# TiVo Edge Spectrum offer a tuning adapter with 6 tuners?



## MrAWest (Jul 27, 2021)

As has been discussed in many of the other TiVo Community Forum threads regarding the Spectrum Tuning Adapter will need to be rebooted once a week. Also, Tuning Adapters can be very problematic. However, to kick off Fall 2021, a new message started popping up from my TiVo Edge regarding my Tuning Adapter only having four tuners. Please see the attached picture regarding this new message.

Is anyone aware of a Spectrum Motorola Tuning Adapter model number which supports 6 tuners?
Will Spectrum even support a 6 tuner tuning adapter with the FCC rule changes?


----------



## cwoody222 (Nov 13, 1999)

All Spectrum tuning adapters support 6 tuners.

Your adapter is not configured correctly.

Call Spectrum.


----------



## mdavej (Aug 13, 2015)

It’s my understanding that the cable card is what supports multiple tuners. The tuning adapter doesn’t care how many tuners you have. If you have an M card, it supports 6. Unless the card was sitting on a shelf for 20 years before they gave it to you, it’s an M card.


----------



## XIBM (Mar 9, 2013)

You either get a cisco or a Motorola TA depending on the head end equipment and cable card as it must be compatible.


----------



## cwoody222 (Nov 13, 1999)

mdavej said:


> It's my understanding that the cable card is what supports multiple tuners. The tuning adapter doesn't care how many tuners you have. If you have an M card, it supports 6. Unless the card was sitting on a shelf for 20 years before they gave it to you, it's an M card.


Yes and no.

The TA still needs to be configured properly on the cable head end to support a certain amount of outlets.


----------



## mdavej (Aug 13, 2015)

cwoody222 said:


> Yes and no.
> 
> The TA still needs to be configured properly on the cable head end to support a certain amount of outlets.

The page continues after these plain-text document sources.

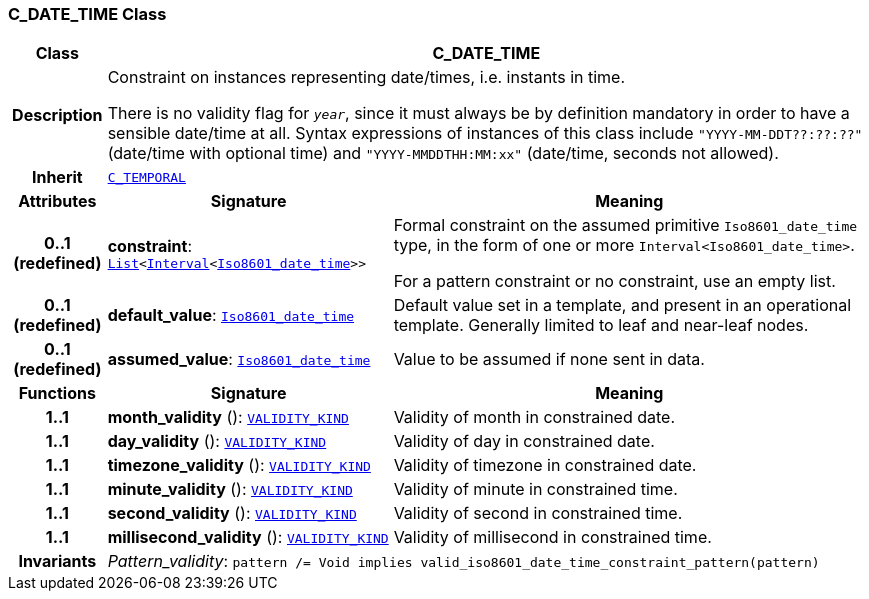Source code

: === C_DATE_TIME Class

[cols="^1,3,5"]
|===
h|*Class*
2+^h|*C_DATE_TIME*

h|*Description*
2+a|Constraint on instances representing date/times, i.e. instants in time.

There is no validity flag for `_year_`, since it must always be by definition mandatory in order to have a sensible date/time at all. Syntax expressions of instances of this class include `"YYYY-MM-DDT??:??:??"` (date/time with optional time) and `"YYYY-MMDDTHH:MM:xx"` (date/time, seconds not allowed).

h|*Inherit*
2+|`<<_c_temporal_class,C_TEMPORAL>>`

h|*Attributes*
^h|*Signature*
^h|*Meaning*

h|*0..1 +
(redefined)*
|*constraint*: `link:/releases/BASE/{base_release}/foundation_types.html#_list_class[List^]<link:/releases/BASE/{base_release}/foundation_types.html#_interval_class[Interval^]<link:/releases/BASE/{base_release}/foundation_types.html#_iso8601_date_time_class[Iso8601_date_time^]>>`
a|Formal constraint on the assumed primitive `Iso8601_date_time` type, in the form of one or more `Interval<Iso8601_date_time>`.

For a pattern constraint or no constraint, use an empty list.

h|*0..1 +
(redefined)*
|*default_value*: `link:/releases/BASE/{base_release}/foundation_types.html#_iso8601_date_time_class[Iso8601_date_time^]`
a|Default value set in a template, and present in an operational template. Generally limited to leaf and near-leaf nodes.

h|*0..1 +
(redefined)*
|*assumed_value*: `link:/releases/BASE/{base_release}/foundation_types.html#_iso8601_date_time_class[Iso8601_date_time^]`
a|Value to be assumed if none sent in data.
h|*Functions*
^h|*Signature*
^h|*Meaning*

h|*1..1*
|*month_validity* (): `link:/releases/BASE/{base_release}/base_types.html#_validity_kind_enumeration[VALIDITY_KIND^]`
a|Validity of month in constrained date.

h|*1..1*
|*day_validity* (): `link:/releases/BASE/{base_release}/base_types.html#_validity_kind_enumeration[VALIDITY_KIND^]`
a|Validity of day in constrained date.

h|*1..1*
|*timezone_validity* (): `link:/releases/BASE/{base_release}/base_types.html#_validity_kind_enumeration[VALIDITY_KIND^]`
a|Validity of timezone in constrained date.

h|*1..1*
|*minute_validity* (): `link:/releases/BASE/{base_release}/base_types.html#_validity_kind_enumeration[VALIDITY_KIND^]`
a|Validity of minute in constrained time.

h|*1..1*
|*second_validity* (): `link:/releases/BASE/{base_release}/base_types.html#_validity_kind_enumeration[VALIDITY_KIND^]`
a|Validity of second in constrained time.

h|*1..1*
|*millisecond_validity* (): `link:/releases/BASE/{base_release}/base_types.html#_validity_kind_enumeration[VALIDITY_KIND^]`
a|Validity of millisecond in constrained time.

h|*Invariants*
2+a|__Pattern_validity__: `pattern /= Void implies valid_iso8601_date_time_constraint_pattern(pattern)`
|===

I still don't understand. A TA is only connected to one outlet.


----------



## cwoody222 (Nov 13, 1999)

mdavej said:


> I still don't understand. A TA is only connected to one outlet.

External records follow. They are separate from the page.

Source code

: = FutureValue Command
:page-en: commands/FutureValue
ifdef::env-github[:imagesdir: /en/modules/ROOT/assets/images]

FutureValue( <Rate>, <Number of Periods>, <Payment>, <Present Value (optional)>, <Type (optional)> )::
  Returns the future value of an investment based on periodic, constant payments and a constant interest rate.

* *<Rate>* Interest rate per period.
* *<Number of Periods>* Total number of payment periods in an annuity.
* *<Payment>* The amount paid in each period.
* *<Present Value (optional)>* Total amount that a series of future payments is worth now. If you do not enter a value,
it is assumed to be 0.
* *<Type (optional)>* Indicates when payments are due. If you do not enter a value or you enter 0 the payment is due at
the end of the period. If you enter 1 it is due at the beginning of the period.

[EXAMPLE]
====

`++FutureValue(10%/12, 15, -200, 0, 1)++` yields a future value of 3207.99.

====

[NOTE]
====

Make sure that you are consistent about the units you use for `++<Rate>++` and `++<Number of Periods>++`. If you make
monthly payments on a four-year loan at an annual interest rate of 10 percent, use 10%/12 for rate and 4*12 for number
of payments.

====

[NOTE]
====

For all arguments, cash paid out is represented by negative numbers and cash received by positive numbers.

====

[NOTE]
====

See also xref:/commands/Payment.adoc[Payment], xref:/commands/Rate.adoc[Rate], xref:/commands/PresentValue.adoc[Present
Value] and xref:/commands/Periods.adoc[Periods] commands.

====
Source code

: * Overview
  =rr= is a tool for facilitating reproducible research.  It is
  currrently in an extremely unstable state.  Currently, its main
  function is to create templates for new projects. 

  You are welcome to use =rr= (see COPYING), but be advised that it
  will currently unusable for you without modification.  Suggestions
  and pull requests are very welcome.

A TA manages the requests from the TiVo to ask the cable headend to send a signal.

A TA is aware of how many simultaneous signals a device is authorized for.

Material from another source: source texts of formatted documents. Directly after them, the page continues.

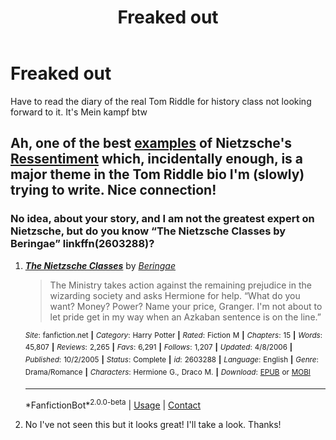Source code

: #+TITLE: Freaked out

* Freaked out
:PROPERTIES:
:Author: Few-Ad-8964
:Score: 0
:DateUnix: 1600705534.0
:DateShort: 2020-Sep-21
:FlairText: Discussion
:END:
Have to read the diary of the real Tom Riddle for history class not looking forward to it. It's Mein kampf btw


** Ah, one of the best [[https://mimeticmargins.com/2013/10/01/real-life-cases-of-ressentiment/][examples]] of Nietzsche's [[https://en.wikipedia.org/wiki/Ressentiment][Ressentiment]] which, incidentally enough, is a major theme in the Tom Riddle bio I'm (slowly) trying to write. Nice connection!
:PROPERTIES:
:Author: magicspacehole
:Score: 3
:DateUnix: 1600706386.0
:DateShort: 2020-Sep-21
:END:

*** No idea, about your story, and I am not the greatest expert on Nietzsche, but do you know “The Nietzsche Classes by Beringae” linkffn(2603288)?
:PROPERTIES:
:Author: ceplma
:Score: 1
:DateUnix: 1600708534.0
:DateShort: 2020-Sep-21
:END:

**** [[https://www.fanfiction.net/s/2603288/1/][*/The Nietzsche Classes/*]] by [[https://www.fanfiction.net/u/508424/Beringae][/Beringae/]]

#+begin_quote
  The Ministry takes action against the remaining prejudice in the wizarding society and asks Hermione for help. “What do you want? Money? Power? Name your price, Granger. I'm not about to let pride get in my way when an Azkaban sentence is on the line.”
#+end_quote

^{/Site/:} ^{fanfiction.net} ^{*|*} ^{/Category/:} ^{Harry} ^{Potter} ^{*|*} ^{/Rated/:} ^{Fiction} ^{M} ^{*|*} ^{/Chapters/:} ^{15} ^{*|*} ^{/Words/:} ^{45,807} ^{*|*} ^{/Reviews/:} ^{2,265} ^{*|*} ^{/Favs/:} ^{6,291} ^{*|*} ^{/Follows/:} ^{1,207} ^{*|*} ^{/Updated/:} ^{4/8/2006} ^{*|*} ^{/Published/:} ^{10/2/2005} ^{*|*} ^{/Status/:} ^{Complete} ^{*|*} ^{/id/:} ^{2603288} ^{*|*} ^{/Language/:} ^{English} ^{*|*} ^{/Genre/:} ^{Drama/Romance} ^{*|*} ^{/Characters/:} ^{Hermione} ^{G.,} ^{Draco} ^{M.} ^{*|*} ^{/Download/:} ^{[[http://www.ff2ebook.com/old/ffn-bot/index.php?id=2603288&source=ff&filetype=epub][EPUB]]} ^{or} ^{[[http://www.ff2ebook.com/old/ffn-bot/index.php?id=2603288&source=ff&filetype=mobi][MOBI]]}

--------------

*FanfictionBot*^{2.0.0-beta} | [[https://github.com/FanfictionBot/reddit-ffn-bot/wiki/Usage][Usage]] | [[https://www.reddit.com/message/compose?to=tusing][Contact]]
:PROPERTIES:
:Author: FanfictionBot
:Score: 3
:DateUnix: 1600708552.0
:DateShort: 2020-Sep-21
:END:


**** No I've not seen this but it looks great! I'll take a look. Thanks!
:PROPERTIES:
:Author: magicspacehole
:Score: 1
:DateUnix: 1600709120.0
:DateShort: 2020-Sep-21
:END:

As I said earlier to answer the OP, there is no such thing as a "six tuner TA". All TAs can support six tuners. If they're configured properly.

The OP needs to contact his TA provider.


----------



## gfgjester (Dec 1, 2006)

Spectrum isn't using tuning adapters anymore in my area. Cable card (M Card) is all that we need. Spectrum has a special Cable Card department that can 'PAIR' your card with your TiVO. They are fairly smart and can usually take care of problems. But the cards are ninnies and lots of channels do not come in. And it's always the one you want to see.


----------



## TigerClaw (Jan 28, 2005)

gfgjester said:


> Spectrum isn't using tuning adapters anymore in my area. Cable card (M Card) is all that we need. Spectrum has a special Cable Card department that can 'PAIR' your card with your TiVO. They are fairly smart and can usually take care of problems. But the cards are ninnies and lots of channels do not come in. And it's always the one you want to see.


Yeah the same with Comcast, Some channels don't come in because they are IP based, So you won't get channels like G4TV or FS2 since they are IP based channels that require there own boxes.


----------



## HarleyRandom (Sep 17, 2015)

My Edge does just fine without a tuning adapter. Last week several programs didn't record. When I tried to restart recordings because the shows weren't over, the recordings quit again. I saw the tuning adapter light blinking. Since the cable guy installed the tuning adapter in such a way I couldn't disconnect it, I tried unplugging it. No problems since. I knew it would likely work because the Roamio had different tuning adapter problems and I was told for some channels I wouldn't even need it.


----------